Pertemuan tersebut juga dihadiri oleh sejumlah pemimpin daerah seperti Darma Wijaya, Bupati Serdang Bedagai, Maya Hasmita, Bupati Labuhanbatu, dan Baharudin Siagian, Bupati Batu Bara, serta perwakilan dari Forkopimda Sumatera Utara (Forum Koordinasi Pimpinan Daerah).
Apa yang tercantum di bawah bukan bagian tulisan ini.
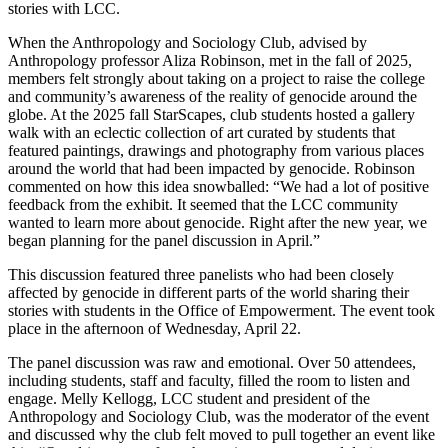
stories with LCC.
When the Anthropology and Sociology Club, advised by
Anthropology professor Aliza Robinson, met in the fall of 2025,
members felt strongly about taking on a project to raise the college
and community’s awareness of the reality of genocide around the
globe. At the 2025 fall StarScapes, club students hosted a gallery
walk with an eclectic collection of art curated by students that
featured paintings, drawings and photography from various places
around the world that had been impacted by genocide. Robinson
commented on how this idea snowballed: “We had a lot of positive
feedback from the exhibit. It seemed that the LCC community
wanted to learn more about genocide. Right after the new year, we
began planning for the panel discussion in April.”
This discussion featured three panelists who had been closely
affected by genocide in different parts of the world sharing their
stories with students in the Office of Empowerment. The event took
place in the afternoon of Wednesday, April 22.
The panel discussion was raw and emotional. Over 50 attendees,
including students, staff and faculty, filled the room to listen and
engage. Melly Kellogg, LCC student and president of the
Anthropology and Sociology Club, was the moderator of the event
and discussed why the club felt moved to pull together an event like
Hasan menekankan pentingnya keselarasan antara pemerintah pusat dan daerah untuk implementasi lancar dan terkoordinasi dari program-program prioritas nasional.
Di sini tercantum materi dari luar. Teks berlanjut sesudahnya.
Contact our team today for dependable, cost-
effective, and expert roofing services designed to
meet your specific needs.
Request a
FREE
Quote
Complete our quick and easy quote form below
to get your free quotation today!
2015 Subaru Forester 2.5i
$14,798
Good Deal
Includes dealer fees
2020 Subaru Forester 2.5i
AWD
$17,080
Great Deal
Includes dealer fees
Beliau menjelaskan bahwa agenda kebijakan Presiden Prabowo didasarkan pada perencanaan jangka panjang dan bukan improvisasi, dengan banyak ide yang telah diuraikan dalam buku yang ditulis Prabowo lebih dari satu dekade yang lalu. Contoh inisiatif unggulan adalah Program Makanan Bergizi Gratis (MBG) yang diimplementasikan karena visi jangka panjang. Program serupa telah berhasil di lebih dari 109 negara, dengan dampak jangka panjang yang signifikan.
Hasan mendorong semua pihak untuk berkontribusi dalam mempercepat program MBG. Dia juga menegaskan bahwa kolaborasi antara sektor pemerintah pusat, daerah, dan swasta sangat diperlukan. Forum ini juga menjadi platform bagi pemimpin daerah untuk memberikan umpan balik dan usulan langsung mengenai program MBG kepada perwakilan BGN.
Dalam sambutannya, Hasan mengingatkan pentingnya manajemen dapur SPPG (Unit Layanan Pemenuhan Gizi) dengan baik. Makanan yang disajikan harus memenuhi kebutuhan kalori harian dan juga rasanya harus enak. Beliau menekankan bahwa feedback sangat penting jika ingin mencapai tujuan program tersebut, agar tidak terjadi pemborosan dengan makanan yang tidak dimakan.
Dengan demikian, kolaborasi nasional, lokal, dan swasta dianggap sangat penting untuk mempercepat implementasi Program Makanan Bergizi Gratis dan mencapai hasil yang optimal.